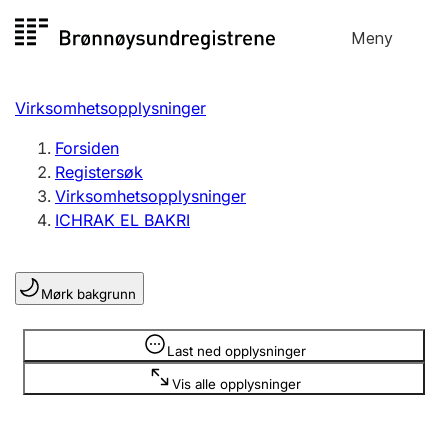
Hopp
Meny
Registersøk
til
Søk
Velg språk
innhold
Virksomhetsopplysninger
Aksjeselskap
Registrere, endre, slette
Forsiden
Registersøk
Virksomhetsopplysninger
Enkeltpersonforetak
ICHRAK EL BAKRI
Registrere, endre, slette
Mørk bakgrunn
Lag og forening
Registrere, endre, slette
Opplysninger er skjult
Last ned opplysninger
Vis alle opplysninger
Flere organisasjonsformer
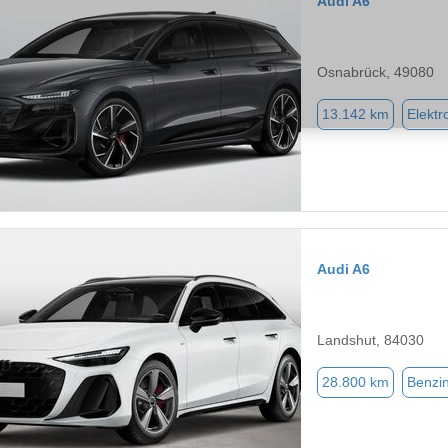
Audi A6
Osnabrück, 49080
13.142 km
Elektr
Audi A6
Landshut, 84030
28.800 km
Benzi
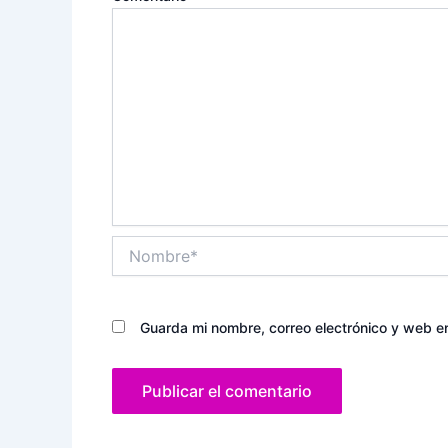
Nombre*
Guarda mi nombre, correo electrónico y web e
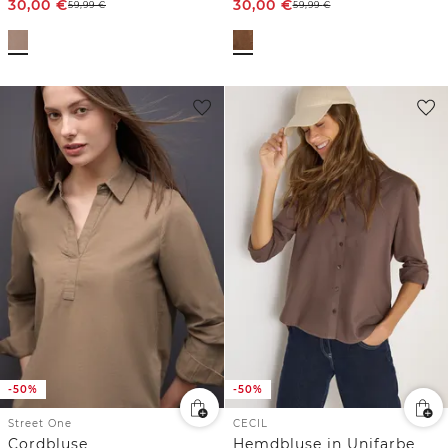
30,00
€
30,00
€
59,99
€
59,99
€
-50%
-50%
Street One
CECIL
Cordbluse
Hemdbluse in Unifarbe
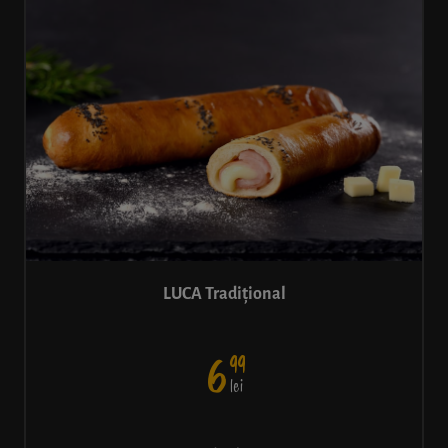
LUCA Tradițional
99
6
lei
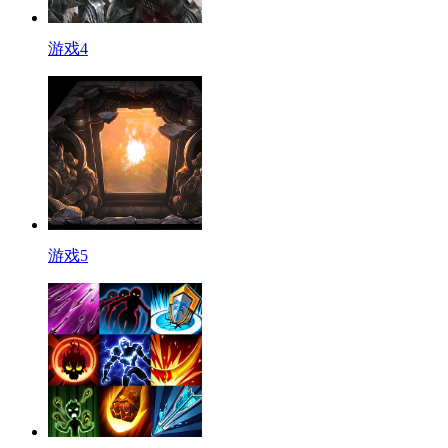
游戏4
游戏5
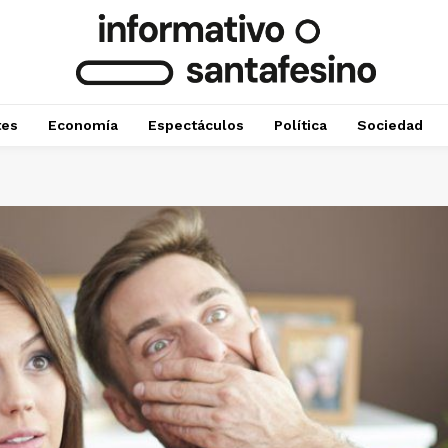
tes
Economía
Espectáculos
Política
Sociedad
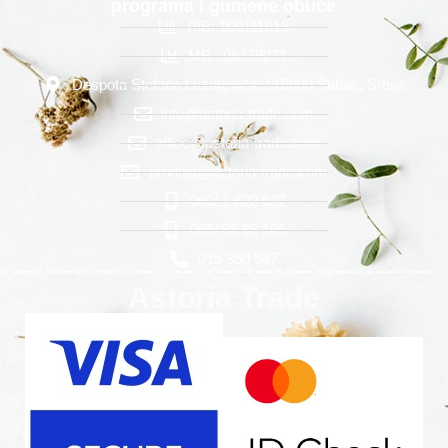
programa i gumene obuće
PIB: 100111613
MB : 06339271
Despota Stefana Lazarevića 2 15000 Šabac, Srbija
info@astoria-trade.com
office@astoria-trade.com
prodaja@astoria-trade.com
060/ 1 622 622
065/ 85 95 105
015 350 567
Astoria Trade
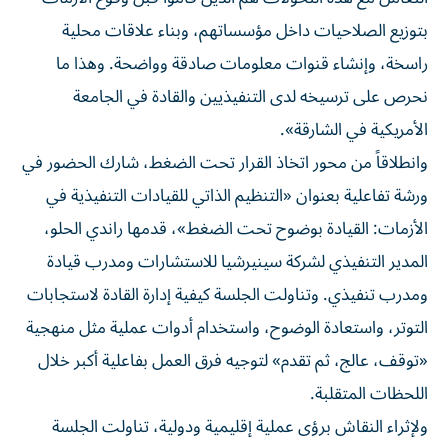
بتوزيع الصلاحيات داخل مؤسساتهم، وبناء علاقات محلية
راسخة، وإنشاء قنوات معلومات صادقة وواضحة. وهذا ما
نحرص على ترسيخه لدى التنفيذيين والقادة في الجامعة
الأمريكية في الشارقة».
وانطلاقاً من محور اتخاذ القرار تحت الضغط، شارك الحضور في
ورشة تفاعلية بعنوان «التنظيم الذاتي للقيادات التنفيذية في
الأزمات: القيادة بوضوح تحت الضغط»، قدمها راندي الحلو،
المدير التنفيذي لشركة سينيرشيا للاستشارات ومدرب قيادة
ومدرب تنفيذي. وتناولت الجلسة كيفية إدارة القادة لاستجابات
التوتر، واستعادة الوضوح، واستخدام أدوات عملية مثل منهجية
«توقف، عالج، ثم تقدم» لتوجيه فرق العمل بفاعلية أكبر خلال
اللحظات المتقلبة.
ولإثراء النقاش برؤى عملية إقليمية ودولية، تناولت الجلسة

▶ Required action
All entries must be output unchanged, with every picture omitted.

▶ Solution for this problem
Hopp
Meny
Registersøk
til
Søk
Velg språk
innhold
Virksomhetsopplysninger
Aksjeselskap
Registrere, endre, slette
Forsiden
Registersøk
Virksomhetsopplysninger
Enkeltpersonforetak
ICHRAK EL BAKRI
Registrere, endre, slette
Mørk bakgrunn
Lag og forening
Registrere, endre, slette
Opplysninger er skjult
Last ned opplysninger
Vis alle opplysninger
Flere organisasjonsformer
Audi A6
Osnabrück, 49080
13.142 km
Elektr
Audi A6
Landshut, 84030
28.800 km
Benzi
Nombre*
Guarda mi nombre, correo electrónico y web e
30,00
€
30,00
€
59,99
€
59,99
€
-50%
-50%
Street One
CECIL
Cordbluse
Hemdbluse in Unifarbe
LUCA Tradițional
99
6
lei
游戏4
游戏5
tes
Economía
Espectáculos
Política
Sociedad
programa i gumene obuće
PIB: 100111613
MB : 06339271
Despota Stefana Lazarevića 2 15000 Šabac, Srbija
info@astoria-trade.com
office@astoria-trade.com
prodaja@astoria-trade.com
060/ 1 622 622
065/ 85 95 105
015 350 567
Astoria Trade
بتوزيع الصلاحيات داخل مؤسساتهم، وبناء علاقات محلية
راسخة، وإنشاء قنوات معلومات صادقة وواضحة. وهذا ما
نحرص على ترسيخه لدى التنفيذيين والقادة في الجامعة
الأمريكية في الشارقة».
وانطلاقاً من محور اتخاذ القرار تحت الضغط، شارك الحضور في
ورشة تفاعلية بعنوان «التنظيم الذاتي للقيادات التنفيذية في
الأزمات: القيادة بوضوح تحت الضغط»، قدمها راندي الحلو،
المدير التنفيذي لشركة سينيرشيا للاستشارات ومدرب قيادة
ومدرب تنفيذي. وتناولت الجلسة كيفية إدارة القادة لاستجابات
التوتر، واستعادة الوضوح، واستخدام أدوات عملية مثل منهجية
«توقف، عالج، ثم تقدم» لتوجيه فرق العمل بفاعلية أكبر خلال
اللحظات المتقلبة.
ولإثراء النقاش برؤى عملية إقليمية ودولية، تناولت الجلسة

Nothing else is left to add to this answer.